[EXTRACTED TEXT]
————
Awesome performance of the US Navy Band:


----------



## Pat Fairlea (Dec 9, 2015)

I'm not a wind player myself, though my sister-in-law plays just about every single-reed instrument known to humanity. One composer who comes to mind as a prolific writer for wind ensembles is Malcolm Arnold. It might also be worth browsing Percy Grainger, who produced small-ensemble arrangements of a lot of his works.


----------



## Becca (Feb 5, 2015)

I don't have much familiarity with the wind ensemble repertoire but not for lack of interest although my exposure has been more along the lines of RVW, Holst, Gordon Jacob, etc.


----------



## arpeggio (Oct 4, 2012)

Pat Fairlea said:


> I'm not a wind player myself, though my sister-in-law plays just about every single-reed instrument known to humanity. One composer who comes to mind as a prolific writer for wind ensembles is Malcolm Arnold. It might also be worth browsing Percy Grainger, who produced small-ensemble arrangements of a lot of his works.


Many of Malcolm Arnold's orchestral works have been successfully transcribe for concert band. As a result many have the impression that they were originally concert band works.

To my knowledge the only original works he composed were for brass bands:

The three _Little Suites for Brass Band_
_Fantasy for Brass Band
Symphony for Brass Instruments, Op. 123_

I have performed several of the transcriptions including the _The Scottish Dances and The Tam o' Shanter Overture_. These works were transcribed for band by John P. Paynter.


----------



## Elizabeth de Brito (Feb 10, 2016)

clavichorder said:


> One of my favorites is much more classic, Hindemith's zany Symphony in B flat for wind band. Eastman does a dynamite recording on vinyl. I am also fond of the two suits by Holst.
> 
> If I recall correctly, arpeggio here knows a tremendous amount about this genre and has performed it for decades.


Holst's suites are classic in every sense. So much fun to play and there's the 1st mvmt euphonium solo which is gorgeous and rare! Although they were very early examples of wind orchestral works, before it began to carve out its own style, distinct from the other classical music of the time.


----------



## dsphipps100 (Jan 10, 2016)

Dismissing "wind orchestra" music (or "band music", as we call it here in Texas) merely because it doesn't have strings is just as intelligent as somebody else who dismisses strings-only music like Strauss' Metamorphosen or Vaughan Williams' Tallis Fantasia.

I used to be a band director for 15 years, but I have also been playing in orchestras (as a clarinetist) ever since I was 14 (in 1980, there, I just revealed my age for everybody), professionally since 1991. (It's a minor, regional orchestra that's never recorded anything, but we have tackled a bit of Mahler here and there among other similar "Mount Everest" challenges.)

So what I'm getting at is that I've been exposed to both sides of the coin for most of my life.
————
[ENTRIES SUPPLIED]

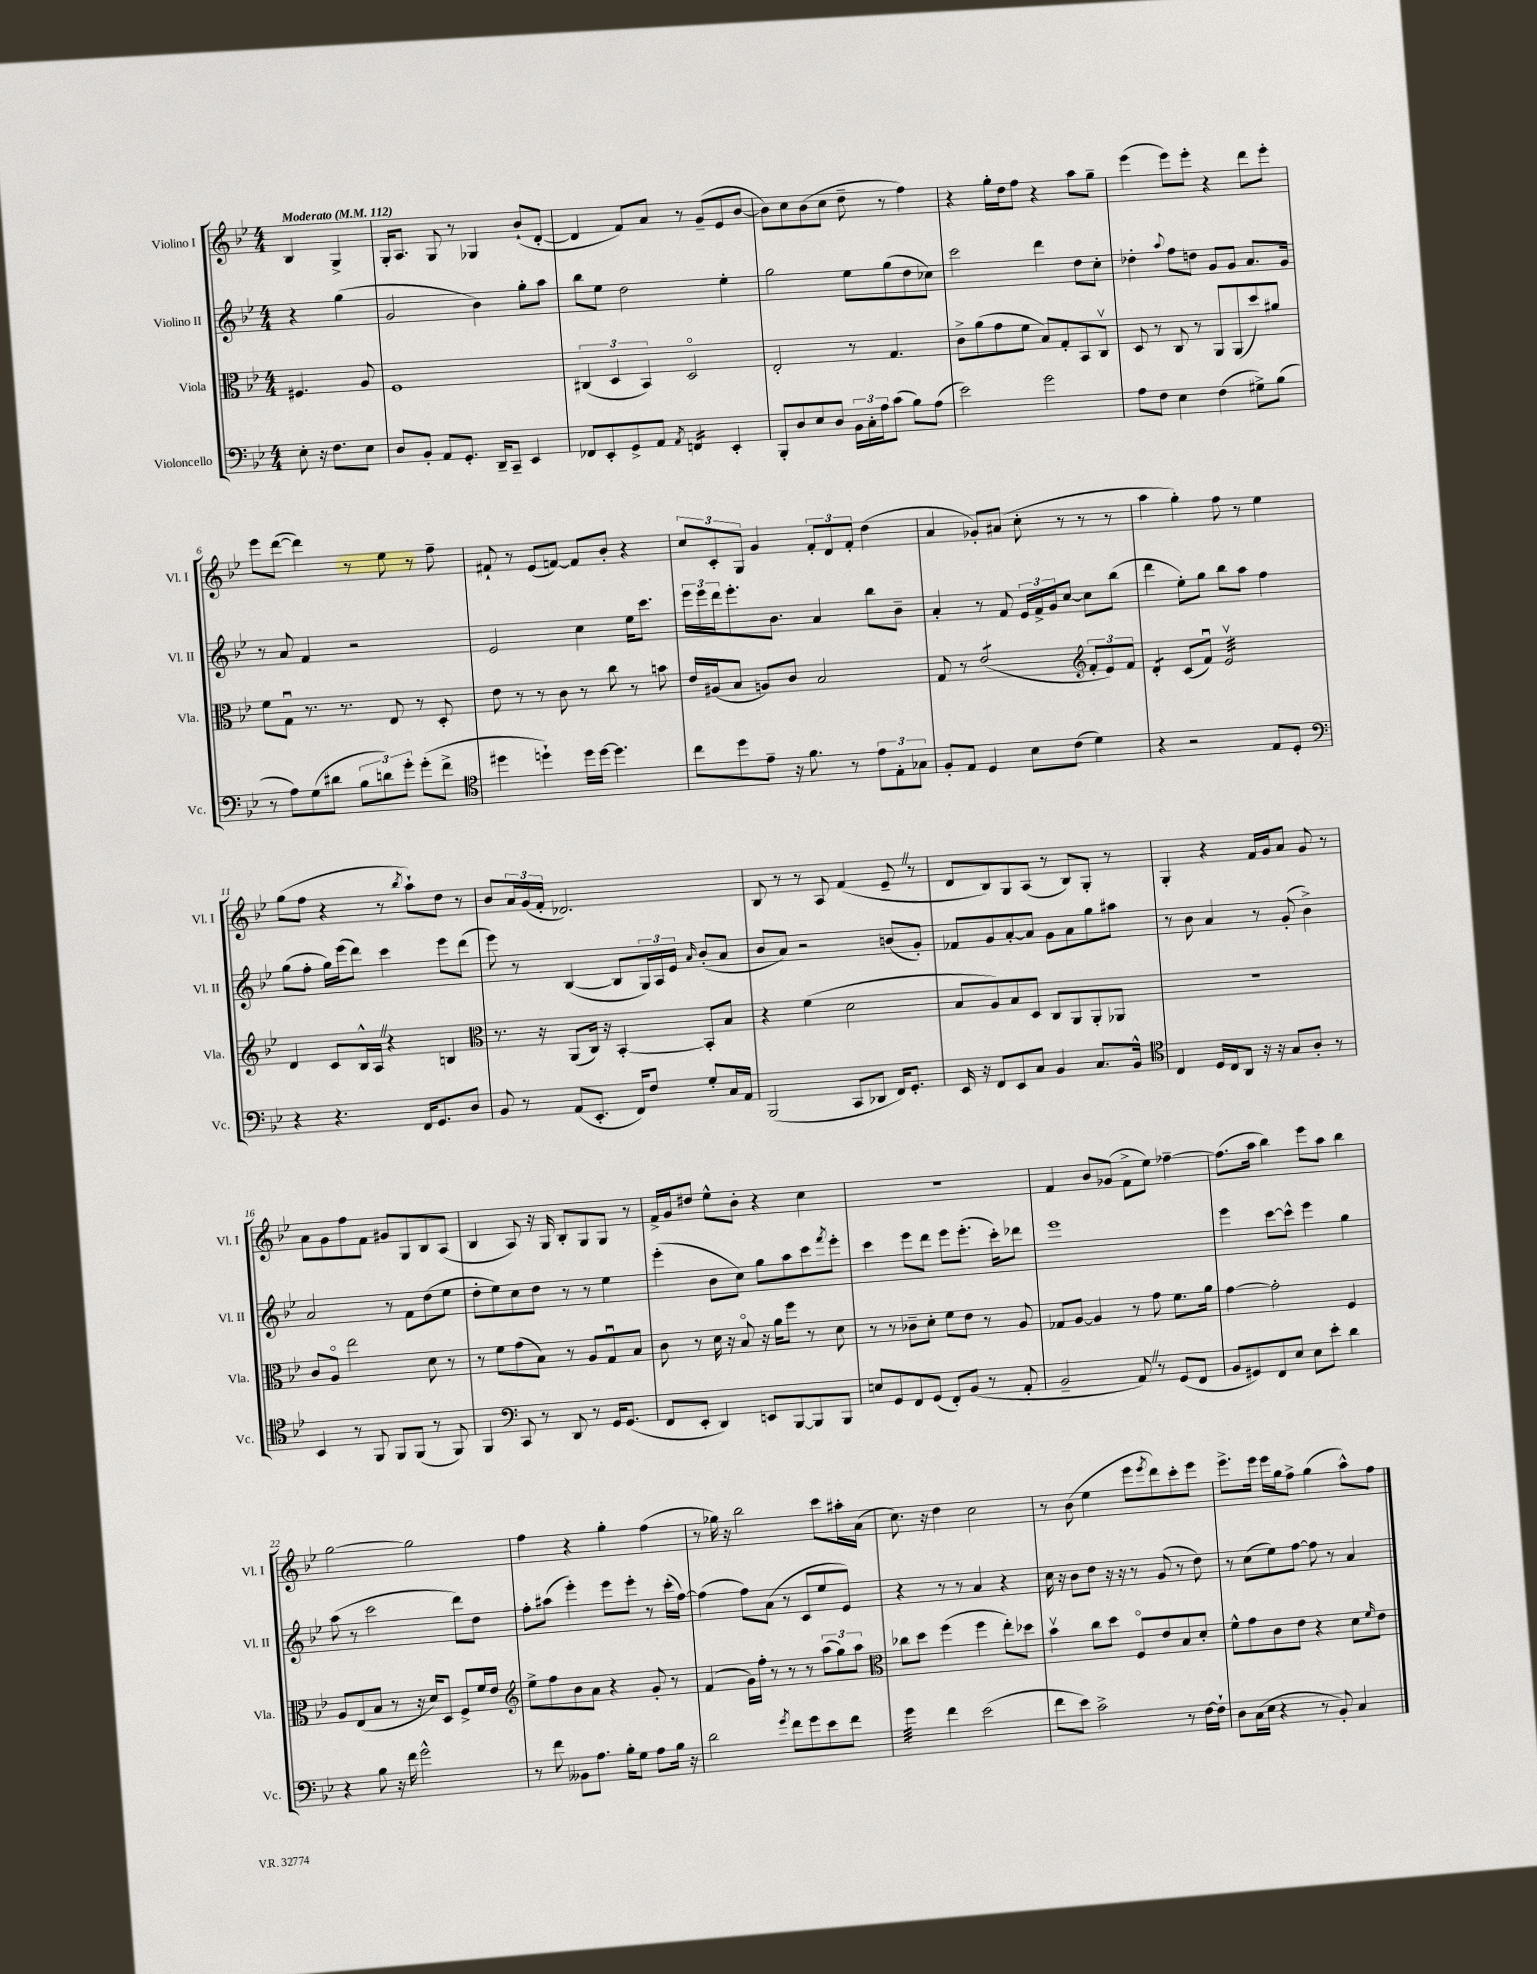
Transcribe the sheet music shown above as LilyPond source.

<<
\new StaffGroup <<
\new Staff = "s0" \with { instrumentName = "Violino I" shortInstrumentName = "Vl. I" } {
    \clef treble \key bes \major \numericTimeSignature \time 4/4 \partial 2 \tempo "Moderato" 4 = 112
    bes4 g4-> |
    g16-. a8. g8 r8 ges4 bes'8-!( d'8~-. |
    d'4 f'8) a'8 r8 g'8--( ees'8 bes'8~ |
    bes'8) c''8 bes'8( c''8 d''8-- r8 f''4) |
    r4 g''16-. d''16 f''8 r4 a''8 g''8-- |
    ees'''4( ees'''8) ees'''8-. r4 d'''8 ees'''8-. |
    ees'''8 d'''8~( d'''4) r8 ees''8 r8 f''8-- |
    fis'8-! r8 ees'8( f'8~) f'8 bes'8-. r4 |
    \tuplet 3/2 { c''8 c'8-. g8 } g'4 \tuplet 3/2 { f'8-. d'8 f'8-. } d''4( |
    a'4 ges'8-.) ais'8( c''8-. r8 r8 r8 |
    a''4 g''4-.) f''8 r8 ees''4 |
    g''8( f''8 r4 r8 \acciaccatura { bes''8 } a''8-!) d''8 r8 |
    bes'8 \tuplet 3/2 { a'16 g'16( f'16-. } des'2.) |
    bes8 r8 r8 a8 f'4( ees'8-- \once \override BreathingSign.text = \markup { \musicglyph "scripts.caesura.straight" } \breathe r8 |
    d'8 bes8) g8 a8( r8 bes8) g8-. r8 |
    g4-. r4 f'16 g'16 a'8 g'8 r8 |
    a'8 g'8 f''8 f'8 gis'8 g8 bes8 a8( |
    bes4 a8) r16 g16 bes8-. g8 g8 r8 |
    f'16-> g'16 dis''8 ees''8-^ bes'8-. r4 c''4 |
    R1 |
    f'4 bes'8 ges'8( f'8-> ees''8) fes''4~-- |
    fes''8.( a''16 bes''4) ees'''8 a''8 bes''4 |
    g''2~ g''2 |
    f''4 r4 g''4-. f''4( |
    r8 ges''16) r16 bes''2 c'''8 ais''16-. a'16( |
    c''8.) r16 d''4 c''2 |
    r8 bes'8( ees''4 ees'''8 \acciaccatura { ees'''8 } d'''8) c'''8-. ees'''8 |
    ees'''8.-> ees'''16 ees'''16 g''16 f''8-> g''4( a''8-^) f''8 \bar "|." |
}
\new Staff = "s1" \with { instrumentName = "Violino II" shortInstrumentName = "Vl. II" } {
    \clef treble \key bes \major \numericTimeSignature \time 4/4 \partial 2
    r4 g''4( |
    g'2 bes'4) g''8-. a''8 |
    bes''8 ees''8 d''2 ees''4-. |
    g''2 ees''8 g''8( d''8 ces''8) |
    c'''2 d'''4 d''8 c''8-. |
    des''4-. \appoggiatura { a''8 } f''8 d''8 g'8 g'8 a'8. g'16 |
    r8 a'8 f'4 r2 |
    ees'2 c''4 ees''16 c'''8. |
    \tuplet 3/2 { ees'''16 ees'''16 d'''16 } ees'''8.-. bes'8. a'4 bes''8 bes'8-- |
    a'4-. r8 f'8 \tuplet 3/2 { ees'16 f'16-> g'16 } c''8~ c''8 bes''8( |
    d'''4 ees''8-.) g''8 bes''8 a''8 f''4 |
    g''8( f''8-. g''16) ees'''16( d'''8) c'''4 ees'''8 d'''8( |
    ees'''8) r8 bes4~( bes8 \tuplet 3/2 { g16) a16 ees'16 } \grace { a'16 } bes'8-.( a'8 |
    bes'8 a'8) r2 b'8( g'8-.) |
    fes'8 g'8 a'8~-. a'8 g'8 a'8 g''8 ais''8 |
    r8 bes'8 a'4 r8 g'8-.( bes'4->) |
    a'2 r8 f'8 d''8( ees''8 |
    d''8-. ees''8) c''8 d''8 r8 r8 ees''4 |
    ees'''4-.( bes'8 c''8) g''8 a''8 c'''8 \acciaccatura { f'''8 } ees'''8-. |
    c'''4 ees'''8 d'''8 ees'''8 ees'''8.-.( c'''16-.) des'''8 |
    ees'''1 |
    ees'''4 c'''8~ c'''8-^ ees'''4 g''4 |
    a''8( r8 c'''2 d'''8) d''8 |
    f''8-. ais''8( ees'''4-.) ees'''8 ees'''8-. r8 c'''16-.( f''16~) |
    f''4( f''8) a'8( r8 c'8 ees''8 ees'8) |
    r4 r8 r8 a'4 r4 |
    c''16 r16 bes'8 d''8 r16 r16 r8 g'8( r8 d''8) |
    r8 c''8( ees''8) f''8~ f''8 r8 a'4 \bar "|." |
}
\new Staff = "s2" \with { instrumentName = "Viola" shortInstrumentName = "Vla." } {
    \clef alto \key bes \major \numericTimeSignature \time 4/4 \partial 2
    fis4. a8 |
    f1 |
    \tuplet 3/2 { cis4( d4 bes,4) } d2\flageolet |
    ees2-. r8 g4. |
    c'8-> a'8( g'8 f'8 bes8) g8-. bes,8 c8\upbow |
    d8 r8 c8 r8 a,8 a,8( d''8) ais'8 |
    f'8 g8\downbow r8. r8. ees8 r8 d8-. |
    ees'8 r8 r8 c'8 r8 c''8 r8 b'8 |
    ees'16 ais16( bes8 a8) c'8 bes2 |
    g8 r8 \clef treble ees'2:8( \tuplet 3/2 { f'8-. ees'8) f'8 } |
    d'4:8-. c'8( f'8\downbow) ees'2:32\upbow |
    d'4 c'8 bes16-^ a16 \once \override BreathingSign.text = \markup { \musicglyph "scripts.caesura.straight" } \breathe r4 b4 |
    \clef alto r8. r16 a,8( c16) r16 bes,4~-. bes,8-. bes8 |
    r4 f'4( d'2 |
    bes8 a8) bes8 d8 c8 a,8 a,8-. aes,8 |
    R1 |
    c'8 a8\flageolet ees''2 d'8 r8 |
    r8 f'8 g'8( bes8) r8 a8 g8\downbow bes8 |
    c'8 r8 d'16 r16 bes8\flageolet r16 a'16 f''8 r8 d'8 |
    r8 r8 ces'8-- d'8-. f'8 ees'8 r8 a8 |
    ges8 a8~ a4 r8 g'8 f'8. a'16 |
    g'4~ g'2-. f4 |
    a8 ees8( bes8 r8 r16 d'16) d8 f8-> f'16 ees'16 |
    \clef treble ees''8-> f''8 bes'8 a'8 r4 g'8-. r8 |
    f'4( g'16) f''16-. r8 r8 r8 \tuplet 3/2 { a''8( g''8) a''8 } |
    \clef alto ces''8 d''8 f''4( f''4 ees''8-.) des''8 |
    bes'4\upbow c''8 d''8 f8\flageolet ees'8 bes8 d'8-. |
    f'8-^ g'8 c'8 ees'8 r4 d'8 \grace { f'16 } ees'8 \bar "|." |
}
\new Staff = "s3" \with { instrumentName = "Violoncello" shortInstrumentName = "Vc." } {
    \clef bass \key bes \major \numericTimeSignature \time 4/4 \partial 2
    ees8-. r16 f8. ees8 |
    d8 bes,8-. a,8 g,8.-. d,16-- c,8-- ees,4 |
    fes,8 ees,8-. g,8-> a,8 \acciaccatura { a,8 } f,4:16 ees,4-. |
    bes,,8-. d8 ees8 d8 \tuplet 3/2 { bes,16 c16-. a16 } c'8( bes8) a8( |
    ees'2) g'2 |
    a8 f8 ees4 f4( gis8->) bes8( |
    r8 a8) g8( dis'8 \tuplet 3/2 { bes8 d'8) g'8-. } g'8-.( f'8-> |
    \clef tenor dis''4 d''4-!) d''16 d''16~ d''4. |
    c''8 d''8 ees'8-- r16 f'8. r8 \tuplet 3/2 { ees'8 ees8-. ges8 } |
    f8-. ees8 d4 bes8 c'8( d'4) |
    r4 r2 ees8 d8-. |
    \clef bass r4 r4. f,16 g,8. d8 |
    bes,8 r8 a,8( ees,8.-. f,16) f8 g8-. c16 a,16 |
    bes,,2( c,8 des,8 f,16) g,8.-. |
    ees,16 r16 f,8 ees,8 c8 bes,4 c8. bes,16-^ |
    \clef tenor c4 d16 c16 a,8 r16 r16 g8 a8-. r8 |
    bes,4 r8 f,8 f,8 f,8( r8 f,8) |
    f,4 \clef bass c,8 r8 d,8 r8 g,16 g,8.( |
    f,8 ees,8-. d,4) e,8 bes,,8~ bes,,8 bes,,8 |
    e8 g,8 f,8 g,8( f,8-.) bes,8( r8 a,8-. |
    bes,2-- a,8) \once \override BreathingSign.text = \markup { \musicglyph "scripts.caesura.straight" } \breathe r8 g,8( f,8 |
    bes,8 gis,8) f,8 ees8 ees8 ees'8-. d'4 |
    r4 bes8 r16 f'16 g'2-^ |
    r8 f'8 beses,8 a8. bes16-. g8 a8 bes16 r16 |
    d'2 \acciaccatura { g'8 } f'8 g'8 ees'8 f'8 |
    g'4:32 f'4 ees'2( |
    f'8 ees'8) c'2-> r8 f16~ f16-! |
    d8 c16( ees16 r4 r8 bes,8-.) c4 \bar "|." |
}
>>
>>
————
[TASKS TO CARRY OUT]
1) From the discussion of wind ensemble music, extract the passage starting with "## dsphipps100 (Jan" and going on through "of my life.".
2) Extend the discussion of wind ensemble music by continuing it from the point where it stops.

[SOLVED TASKS]
1)
## dsphipps100 (Jan 10, 2016)

Dismissing "wind orchestra" music (or "band music", as we call it here in Texas) merely because it doesn't have strings is just as intelligent as somebody else who dismisses strings-only music like Strauss' Metamorphosen or Vaughan Williams' Tallis Fantasia.

I used to be a band director for 15 years, but I have also been playing in orchestras (as a clarinetist) ever since I was 14 (in 1980, there, I just revealed my age for everybody), professionally since 1991. (It's a minor, regional orchestra that's never recorded anything, but we have tackled a bit of Mahler here and there among other similar "Mount Everest" challenges.)

So what I'm getting at is that I've been exposed to both sides of the coin for most of my life.

2)
Playing clarinet in an orchestra is only "restrictive" if your conductor is selecting music that never gives the winds a chance to show what you can do. I sincerely hope that's not the case, because your concerts would be really boring after a while. On the other hand, if your conductor is picking music that does allow you chances to play (especially any repertoire from Beethoven and moving forward from there), then an orchestra can actually be a MORE rewarding experience than a wind band/orchestra, because you get the clarinet part all to yourself instead of having to share it with a whole bunch of other clarinet players who are as likely as not to obscure whatever individual nuances that you would like to put on the part. I actually find wind band/orchestra playing very frustrating in that regard, as if I could turn to the other clarinet players and tell them to shut up so I can play the part right.

(I'm first chair everywhere I play, plus I also won a number of competitions when I was younger, like the International Clarinet Society's annual competition, plus I sat first chair all the way through college at the University of Oklahoma (no small program there, mind you), and I was also first chair in my All-State organizations, so I guess it's safe to say that I'm a better clarinet player than most other people are, so when I feel like the other clarinet players need to shut up and get out of my way, there's a good reason for it. And if this all sounds terribly arrogant, then I'm sorry, but it's simply the facts. If that makes me "arrogant", then it wouldn't be the first time the accusation was aimed at me.)

So moving on from there to repertoire, I see the standards have already been mentioned (Holst and Ralph Vaughan Williams), but I would also add a large amount of wind band writing by Percy Grainger, as well as an American composer named Ron Nelson. (And you also might not realize that "Um Mitternacht" from Mahler's Rückert-Lieder entirely leaves out the strings, so it's a song by Mahler for alto, winds, and percussion only.)

Now, as for expanding your listening repertoire, one easy thing you can do is get on Amazon and type in "Dallas Wind Symphony". That will immediately bring up a rather impressive list of CDs recorded by the Dallas Wind Symphony, which is a professional wind band/orchestra in the Dallas, TX area. There are many people who consider them to be the finest wind band in America (although I suspect the US Marine Band might have something to say about it.)

But regardless, you'l find a rather extensive list of recordings they've made, and I can assure you from owning most of them myself that you won't find a bad one in the lot. Their quality of performance and also the quality of recording sound is uniformly excellent throughout.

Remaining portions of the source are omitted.